Ecco, per esempio non si parla mai (concedendomi sempre il dubbio, o quasi mai) di quanto arduo e rammaricante possa essere stilare gli esiti dei processi di selezione; soprattutto quelli che in circa 500 parole vogliono dire, semplicemente e mestamente, “Eh no, non sei la persona giusta per questa posizione”.

Per una scelta aziendale dell’organizzazione nella quale lavoro stiamo mandando dei riscontri ad personam.

La mia prima reazione d’impatto: “Meraviglioso!

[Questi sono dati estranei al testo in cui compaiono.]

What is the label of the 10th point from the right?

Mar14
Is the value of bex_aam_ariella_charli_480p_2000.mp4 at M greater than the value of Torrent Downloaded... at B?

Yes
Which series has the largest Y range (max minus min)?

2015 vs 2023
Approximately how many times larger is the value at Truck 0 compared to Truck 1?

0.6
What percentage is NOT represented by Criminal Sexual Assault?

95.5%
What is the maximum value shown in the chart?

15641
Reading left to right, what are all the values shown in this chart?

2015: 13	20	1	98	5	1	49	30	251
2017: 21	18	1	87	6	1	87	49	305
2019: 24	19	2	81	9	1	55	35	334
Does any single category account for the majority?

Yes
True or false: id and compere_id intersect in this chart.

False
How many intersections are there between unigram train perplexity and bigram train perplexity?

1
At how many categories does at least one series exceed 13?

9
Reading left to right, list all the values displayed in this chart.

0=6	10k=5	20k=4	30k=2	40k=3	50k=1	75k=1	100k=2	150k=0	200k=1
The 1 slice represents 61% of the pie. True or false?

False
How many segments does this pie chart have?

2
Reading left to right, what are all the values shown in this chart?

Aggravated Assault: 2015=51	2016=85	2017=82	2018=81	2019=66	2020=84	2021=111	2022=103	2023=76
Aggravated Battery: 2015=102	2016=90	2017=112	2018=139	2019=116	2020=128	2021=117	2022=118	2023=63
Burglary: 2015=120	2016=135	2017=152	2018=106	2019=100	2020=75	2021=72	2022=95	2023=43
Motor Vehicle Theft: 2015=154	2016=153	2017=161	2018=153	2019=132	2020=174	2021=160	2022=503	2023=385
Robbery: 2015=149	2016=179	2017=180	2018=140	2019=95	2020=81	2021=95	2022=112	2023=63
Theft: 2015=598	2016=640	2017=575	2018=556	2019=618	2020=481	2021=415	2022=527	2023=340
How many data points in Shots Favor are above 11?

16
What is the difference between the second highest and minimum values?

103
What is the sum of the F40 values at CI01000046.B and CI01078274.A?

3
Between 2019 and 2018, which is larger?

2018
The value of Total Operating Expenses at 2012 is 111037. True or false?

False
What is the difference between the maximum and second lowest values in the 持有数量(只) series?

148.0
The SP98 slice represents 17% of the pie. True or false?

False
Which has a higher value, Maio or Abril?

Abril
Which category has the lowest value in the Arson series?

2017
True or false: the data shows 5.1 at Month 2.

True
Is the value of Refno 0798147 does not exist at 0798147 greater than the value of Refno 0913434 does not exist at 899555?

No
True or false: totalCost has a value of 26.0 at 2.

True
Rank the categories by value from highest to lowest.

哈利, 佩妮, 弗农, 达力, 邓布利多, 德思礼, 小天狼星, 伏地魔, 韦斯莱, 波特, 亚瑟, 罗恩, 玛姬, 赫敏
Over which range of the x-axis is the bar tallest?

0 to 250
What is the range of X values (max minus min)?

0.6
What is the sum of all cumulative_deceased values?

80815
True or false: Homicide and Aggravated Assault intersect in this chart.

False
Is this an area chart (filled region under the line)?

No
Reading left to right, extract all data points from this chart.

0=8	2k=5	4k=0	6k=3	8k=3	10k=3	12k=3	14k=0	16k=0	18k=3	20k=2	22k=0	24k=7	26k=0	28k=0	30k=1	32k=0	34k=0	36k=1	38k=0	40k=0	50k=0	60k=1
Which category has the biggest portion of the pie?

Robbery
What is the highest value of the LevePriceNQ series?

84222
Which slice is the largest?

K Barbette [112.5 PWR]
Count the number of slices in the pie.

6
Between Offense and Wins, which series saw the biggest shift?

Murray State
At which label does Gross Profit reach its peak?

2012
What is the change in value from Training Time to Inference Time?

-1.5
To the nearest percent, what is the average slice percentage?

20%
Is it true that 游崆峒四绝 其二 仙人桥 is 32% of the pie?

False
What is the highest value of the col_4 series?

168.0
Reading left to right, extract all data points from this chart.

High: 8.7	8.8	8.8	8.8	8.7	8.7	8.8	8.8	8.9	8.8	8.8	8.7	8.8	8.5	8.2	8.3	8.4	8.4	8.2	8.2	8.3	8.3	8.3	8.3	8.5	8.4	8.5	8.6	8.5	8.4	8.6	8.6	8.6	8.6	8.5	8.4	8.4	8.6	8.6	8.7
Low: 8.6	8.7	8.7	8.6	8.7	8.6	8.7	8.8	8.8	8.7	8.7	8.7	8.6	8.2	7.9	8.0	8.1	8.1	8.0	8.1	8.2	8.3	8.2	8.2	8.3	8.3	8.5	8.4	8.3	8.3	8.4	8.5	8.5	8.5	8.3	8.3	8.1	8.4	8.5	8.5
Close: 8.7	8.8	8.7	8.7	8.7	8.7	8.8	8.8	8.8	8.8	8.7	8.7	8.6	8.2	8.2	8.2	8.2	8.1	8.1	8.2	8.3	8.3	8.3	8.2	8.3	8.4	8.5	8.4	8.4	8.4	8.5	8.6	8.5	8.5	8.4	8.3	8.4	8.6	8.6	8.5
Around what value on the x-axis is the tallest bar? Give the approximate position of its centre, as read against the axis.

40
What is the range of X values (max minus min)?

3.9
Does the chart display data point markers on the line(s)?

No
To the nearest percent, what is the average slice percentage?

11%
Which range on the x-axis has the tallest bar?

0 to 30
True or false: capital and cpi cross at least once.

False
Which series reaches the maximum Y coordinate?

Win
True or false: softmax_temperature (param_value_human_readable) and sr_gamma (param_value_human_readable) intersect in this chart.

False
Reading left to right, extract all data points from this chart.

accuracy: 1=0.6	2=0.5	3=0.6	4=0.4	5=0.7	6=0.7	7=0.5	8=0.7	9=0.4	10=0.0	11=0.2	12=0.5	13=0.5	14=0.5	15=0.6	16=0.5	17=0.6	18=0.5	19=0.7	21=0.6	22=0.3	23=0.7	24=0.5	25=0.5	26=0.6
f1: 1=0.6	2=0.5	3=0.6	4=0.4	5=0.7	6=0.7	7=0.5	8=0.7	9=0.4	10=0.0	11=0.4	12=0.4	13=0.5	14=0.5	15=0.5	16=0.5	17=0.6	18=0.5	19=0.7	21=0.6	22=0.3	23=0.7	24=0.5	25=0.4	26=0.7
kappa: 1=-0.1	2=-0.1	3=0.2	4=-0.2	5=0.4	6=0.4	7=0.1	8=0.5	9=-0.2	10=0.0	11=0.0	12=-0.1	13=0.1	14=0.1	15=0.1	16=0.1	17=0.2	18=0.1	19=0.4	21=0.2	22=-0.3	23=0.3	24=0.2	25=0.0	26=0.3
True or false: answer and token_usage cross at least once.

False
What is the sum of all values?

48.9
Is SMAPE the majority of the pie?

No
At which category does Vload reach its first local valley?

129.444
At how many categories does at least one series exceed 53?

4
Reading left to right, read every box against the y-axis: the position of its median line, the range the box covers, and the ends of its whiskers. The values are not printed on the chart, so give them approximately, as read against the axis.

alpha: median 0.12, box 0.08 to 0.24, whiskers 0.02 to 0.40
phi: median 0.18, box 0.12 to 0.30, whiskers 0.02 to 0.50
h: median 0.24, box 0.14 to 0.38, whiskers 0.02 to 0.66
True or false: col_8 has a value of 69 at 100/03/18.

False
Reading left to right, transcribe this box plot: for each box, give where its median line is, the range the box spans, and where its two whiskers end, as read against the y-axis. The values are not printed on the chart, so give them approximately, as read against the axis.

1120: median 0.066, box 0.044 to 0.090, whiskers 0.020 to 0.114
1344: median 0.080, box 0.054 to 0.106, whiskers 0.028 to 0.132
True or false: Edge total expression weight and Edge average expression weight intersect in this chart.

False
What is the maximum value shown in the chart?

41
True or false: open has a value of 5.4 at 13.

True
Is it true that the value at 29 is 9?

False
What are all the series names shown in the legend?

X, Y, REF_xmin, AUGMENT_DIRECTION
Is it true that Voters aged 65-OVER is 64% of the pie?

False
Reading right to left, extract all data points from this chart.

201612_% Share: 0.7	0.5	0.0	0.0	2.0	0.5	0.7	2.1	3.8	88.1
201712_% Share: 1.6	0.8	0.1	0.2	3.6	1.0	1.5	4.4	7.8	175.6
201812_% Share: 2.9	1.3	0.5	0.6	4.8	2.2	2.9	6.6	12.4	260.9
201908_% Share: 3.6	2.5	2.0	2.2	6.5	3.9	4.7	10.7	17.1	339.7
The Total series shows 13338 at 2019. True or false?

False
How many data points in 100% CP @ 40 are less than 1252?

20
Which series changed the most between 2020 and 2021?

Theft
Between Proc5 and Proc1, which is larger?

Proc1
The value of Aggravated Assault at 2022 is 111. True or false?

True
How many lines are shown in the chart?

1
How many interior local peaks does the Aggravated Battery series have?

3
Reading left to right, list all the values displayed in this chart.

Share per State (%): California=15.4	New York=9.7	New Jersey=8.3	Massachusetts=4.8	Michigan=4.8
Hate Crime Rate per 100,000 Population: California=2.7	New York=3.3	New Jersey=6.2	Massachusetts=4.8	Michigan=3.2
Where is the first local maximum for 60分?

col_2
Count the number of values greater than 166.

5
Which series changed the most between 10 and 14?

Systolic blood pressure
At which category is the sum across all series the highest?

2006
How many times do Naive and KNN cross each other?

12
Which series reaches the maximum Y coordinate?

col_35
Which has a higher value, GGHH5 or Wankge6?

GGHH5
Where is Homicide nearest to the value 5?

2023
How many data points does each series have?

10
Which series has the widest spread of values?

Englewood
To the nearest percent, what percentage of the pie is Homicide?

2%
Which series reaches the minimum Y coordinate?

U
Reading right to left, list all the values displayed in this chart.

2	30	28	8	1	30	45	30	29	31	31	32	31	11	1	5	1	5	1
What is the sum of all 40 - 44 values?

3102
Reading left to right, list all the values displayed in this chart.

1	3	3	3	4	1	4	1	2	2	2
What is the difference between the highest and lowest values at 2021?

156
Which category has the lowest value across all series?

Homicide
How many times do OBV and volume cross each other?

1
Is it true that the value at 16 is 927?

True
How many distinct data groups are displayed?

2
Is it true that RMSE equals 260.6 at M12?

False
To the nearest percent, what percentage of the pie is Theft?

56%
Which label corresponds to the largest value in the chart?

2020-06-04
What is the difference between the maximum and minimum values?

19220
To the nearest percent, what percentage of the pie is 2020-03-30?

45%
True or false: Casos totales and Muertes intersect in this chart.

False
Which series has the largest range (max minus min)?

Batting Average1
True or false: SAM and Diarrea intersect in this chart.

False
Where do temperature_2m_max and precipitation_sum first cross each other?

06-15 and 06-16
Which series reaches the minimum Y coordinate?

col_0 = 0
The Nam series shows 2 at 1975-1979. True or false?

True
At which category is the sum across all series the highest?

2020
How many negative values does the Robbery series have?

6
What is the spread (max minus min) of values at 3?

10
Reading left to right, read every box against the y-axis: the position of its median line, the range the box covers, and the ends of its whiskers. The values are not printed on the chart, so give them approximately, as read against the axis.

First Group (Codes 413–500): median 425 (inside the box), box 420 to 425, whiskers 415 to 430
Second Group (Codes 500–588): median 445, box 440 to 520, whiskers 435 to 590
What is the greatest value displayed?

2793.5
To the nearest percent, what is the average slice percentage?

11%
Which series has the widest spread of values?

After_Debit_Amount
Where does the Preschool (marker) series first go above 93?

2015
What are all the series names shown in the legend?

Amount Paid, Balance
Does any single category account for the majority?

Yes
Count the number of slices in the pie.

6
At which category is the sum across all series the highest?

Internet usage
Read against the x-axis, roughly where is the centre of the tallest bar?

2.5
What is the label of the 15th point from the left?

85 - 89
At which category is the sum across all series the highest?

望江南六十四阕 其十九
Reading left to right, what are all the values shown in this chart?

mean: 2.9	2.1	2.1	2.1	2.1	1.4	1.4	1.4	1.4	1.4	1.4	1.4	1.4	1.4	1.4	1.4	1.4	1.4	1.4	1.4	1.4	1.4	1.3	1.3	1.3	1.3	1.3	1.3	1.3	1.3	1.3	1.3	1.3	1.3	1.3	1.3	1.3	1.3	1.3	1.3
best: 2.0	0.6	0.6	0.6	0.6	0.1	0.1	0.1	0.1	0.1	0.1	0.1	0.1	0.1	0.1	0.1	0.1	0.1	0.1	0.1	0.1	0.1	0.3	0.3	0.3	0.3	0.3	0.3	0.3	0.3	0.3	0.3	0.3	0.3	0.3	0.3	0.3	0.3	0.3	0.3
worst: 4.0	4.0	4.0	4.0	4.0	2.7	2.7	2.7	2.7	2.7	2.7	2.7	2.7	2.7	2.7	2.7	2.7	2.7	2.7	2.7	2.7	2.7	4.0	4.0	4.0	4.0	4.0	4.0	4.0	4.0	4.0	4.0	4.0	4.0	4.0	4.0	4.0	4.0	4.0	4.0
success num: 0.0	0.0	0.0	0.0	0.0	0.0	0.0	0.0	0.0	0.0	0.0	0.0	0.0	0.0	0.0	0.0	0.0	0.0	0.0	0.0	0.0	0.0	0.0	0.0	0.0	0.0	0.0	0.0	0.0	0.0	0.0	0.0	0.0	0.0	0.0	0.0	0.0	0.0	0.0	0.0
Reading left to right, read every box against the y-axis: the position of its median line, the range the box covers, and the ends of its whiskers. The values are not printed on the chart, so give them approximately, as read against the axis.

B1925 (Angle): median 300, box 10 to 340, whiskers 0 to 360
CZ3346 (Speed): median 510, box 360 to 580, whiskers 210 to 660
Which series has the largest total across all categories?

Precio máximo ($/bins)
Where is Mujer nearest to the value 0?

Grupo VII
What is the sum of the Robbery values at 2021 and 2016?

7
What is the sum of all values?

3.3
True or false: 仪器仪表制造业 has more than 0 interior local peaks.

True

Mi sembra giusto e particolarmente doveroso”. La seconda reazione: “Wow, adesso come faccio a dirlo nel modo più rapido, indolore e nel rispetto del valore di quella persona?”. Non ho trovato facilmente risposta a questa domanda, anzi, credo di non averla trovata. Ho solo trovato vari escamotage fatti di best bractices e appigli a equi modi di procedere.

Cosa ho pensato:

  • che può essere più o meno difficile, ma è doveroso fornire un feedback al candidato; questa persona si aspetta qualcosa da noi ed ha investito del suo tempo, oltre che energie e tensioni. Il minimo rimborso, a fronte di una non-assunzione, è dargli un feedback, costruttivo, per contribuire in qualche modo al suo sviluppo professionale e personale.
  • E’ altrettanto necessario far presente che l’obiettivo primario di un processo di selezione è quello di scegliere, tra un certo numero di candidati, quelli che hanno un’alta probabilità di svolgere bene una specifica attività professionale. Detto in parole povere: facciamo presente che la valutazione è AD OGNI MODO, RELATIVA E CONTESTUALE ALLA POSIZIONE RICERCATA E ALL’AZIENDA OSPITANTE.
  • L’azienda, per preservare la propria immagine di responsabilità sociale, è tenuta a comunicare con il candidato, nel bene e nel male. Dimenticarsi, o omettere di fornire dei riscontri ai colloqui, danneggia lo strumento più importante del reclutamento, ossia il “passa parola”.
  • “Come glielo dico al candidato che è valido ma non in linea con la posizione?”. Ricordando ad alta voce le sue risorse e su quali dovrebbe continuare a “spingere”, restituendo quindi una maggiore consapevolezza di sé; potremmo anche fornire dei suggerimenti o programmi di sviluppo personale. Ma soprattutto, chiarezza! La frase standard: “seppur valido abbiamo ritenuto opportuno selezionare altre risorse”, in realtà non dice nulla di realmente utile: evidenziamo i gap tra la sua figura attuale e la nostra posizione, orientando la persona verso una scelta professionale più in linea con lei.

E’ vero, nonostante un selezionatore possa impegnarsi a fornire un feedback dettagliato e costruttivo, il 50% dei candidati reagirà alla notizia ciecamente, non accettando l’esito: qualcuno lo dirà apertamente, qualcuno addirittura contesterà la giustizia delle procedure, continuando a far valere la propria candidatura. Ma c’è quell’altro 50% che accetta la motivazione all’esclusione, ne fa tesoro e ricerca informazioni per migliorarsi nei prossimi colloqui in altre aziende (qualcuno chiede anche un’estemporanea revisione del cv).

No, non sono realmente convinta che questo modo di procedere non farà arrabbiare la persona che leggerà ma.. sono certa che quella stessa persona avrà aperto, nel frattempo, altre possibilità con altri colloqui.. quindi “in bocca al lupo”.